Work required ▸
Please swap "Add to Cart" for "Add to Bag" throughout the records below and change nothing else. Give back only the text, without the pictures.

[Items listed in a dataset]
Start of Block

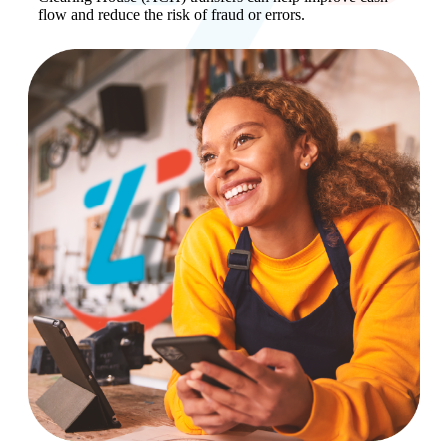
flow and reduce the risk of fraud or errors.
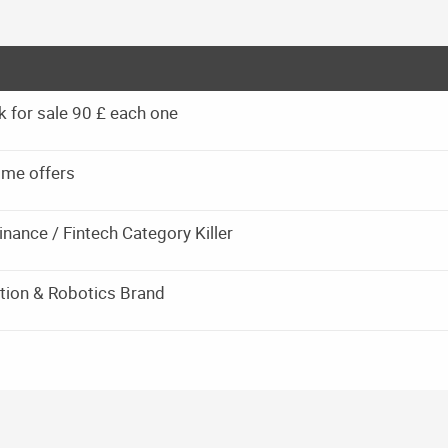
k for sale 90 £ each one
 me offers
inance / Fintech Category Killer
tion & Robotics Brand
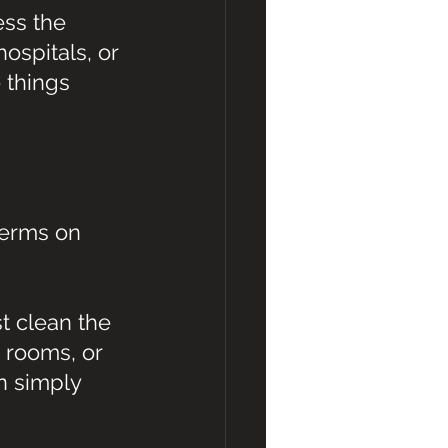
ss the 
ospitals, or 
 things 
germs on 
t clean the 
 rooms, or 
n simply 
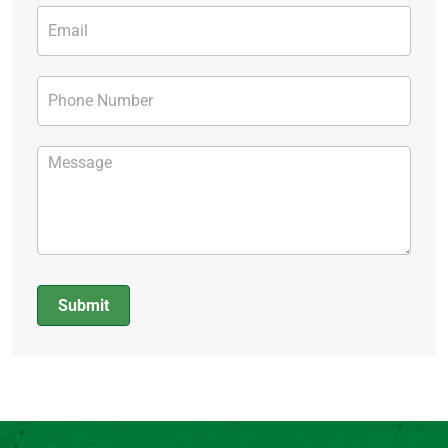
Submit
Alternative:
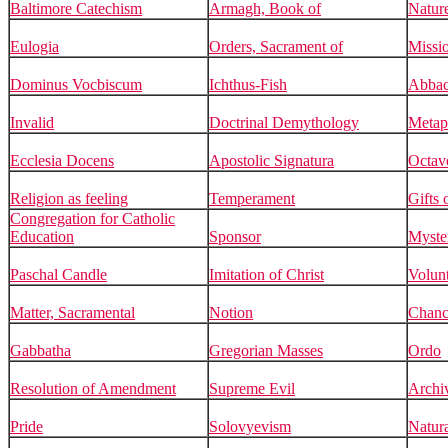
Baltimore Catechism
Armagh, Book of
Natur
Eulogia
Orders, Sacrament of
Missi
Dominus Vocbiscum
Ichthus-Fish
Abbac
Invalid
Doctrinal Demythology
Metap
Ecclesia Docens
Apostolic Signatura
Octav
Religion as feeling
Temperament
Gifts 
Congregation for Catholic
Education
Sponsor
Myste
Paschal Candle
Imitation of Christ
Volun
Matter, Sacramental
Notion
Chanc
Gabbatha
Gregorian Masses
Ordo
Resolution of Amendment
Supreme Evil
Archiv
Pride
Solovyevism
Natur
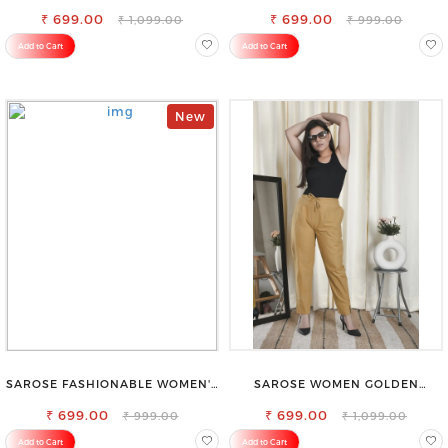
FIT TROUSERS
SHORTS FOR ALL SEASONS
₹ 699.00
₹ 699.00
₹ 1,099.00
₹ 999.00
Add to Cart
Add to Cart
New
SAROSE FASHIONABLE WOMEN'S
SAROSE WOMEN GOLDEN
SHORTS FOR ALL SEASONS
REGULAR FIT TROUSERS
₹ 699.00
₹ 699.00
₹ 999.00
₹ 1,099.00
Add to Cart
Add to Cart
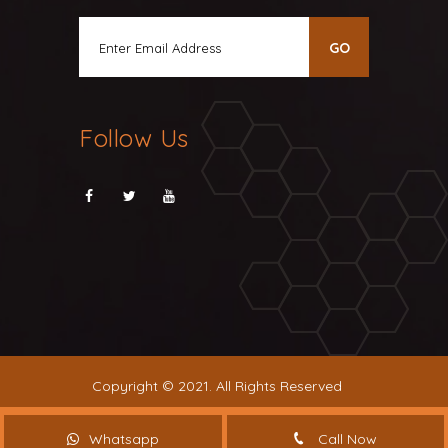
Follow Us
Copyright © 2021. All Rights Reserved
Whatsapp
Call Now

End of Block

Answer for the task ▸
flow and reduce the risk of fraud or errors.
k for sale 90 £ each one
 me offers
inance / Fintech Category Killer
tion & Robotics Brand
ss the 
ospitals, or 
 things 
germs on 
t clean the 
 rooms, or 
n simply 
Submit
Alternative:
Baltimore Catechism
Armagh, Book of
Natur
Eulogia
Orders, Sacrament of
Missi
Dominus Vocbiscum
Ichthus-Fish
Abbac
Invalid
Doctrinal Demythology
Metap
Ecclesia Docens
Apostolic Signatura
Octav
Religion as feeling
Temperament
Gifts 
Congregation for Catholic
Education
Sponsor
Myste
Paschal Candle
Imitation of Christ
Volun
Matter, Sacramental
Notion
Chanc
Gabbatha
Gregorian Masses
Ordo
Resolution of Amendment
Supreme Evil
Archiv
Pride
Solovyevism
Natur
FIT TROUSERS
SHORTS FOR ALL SEASONS
₹ 699.00
₹ 699.00
₹ 1,099.00
₹ 999.00
Add to Bag
Add to Bag
New
SAROSE FASHIONABLE WOMEN'S
SAROSE WOMEN GOLDEN
SHORTS FOR ALL SEASONS
REGULAR FIT TROUSERS
₹ 699.00
₹ 699.00
₹ 999.00
₹ 1,099.00
Add to Bag
Add to Bag
Follow Us
Copyright © 2021. All Rights Reserved
Whatsapp
Call Now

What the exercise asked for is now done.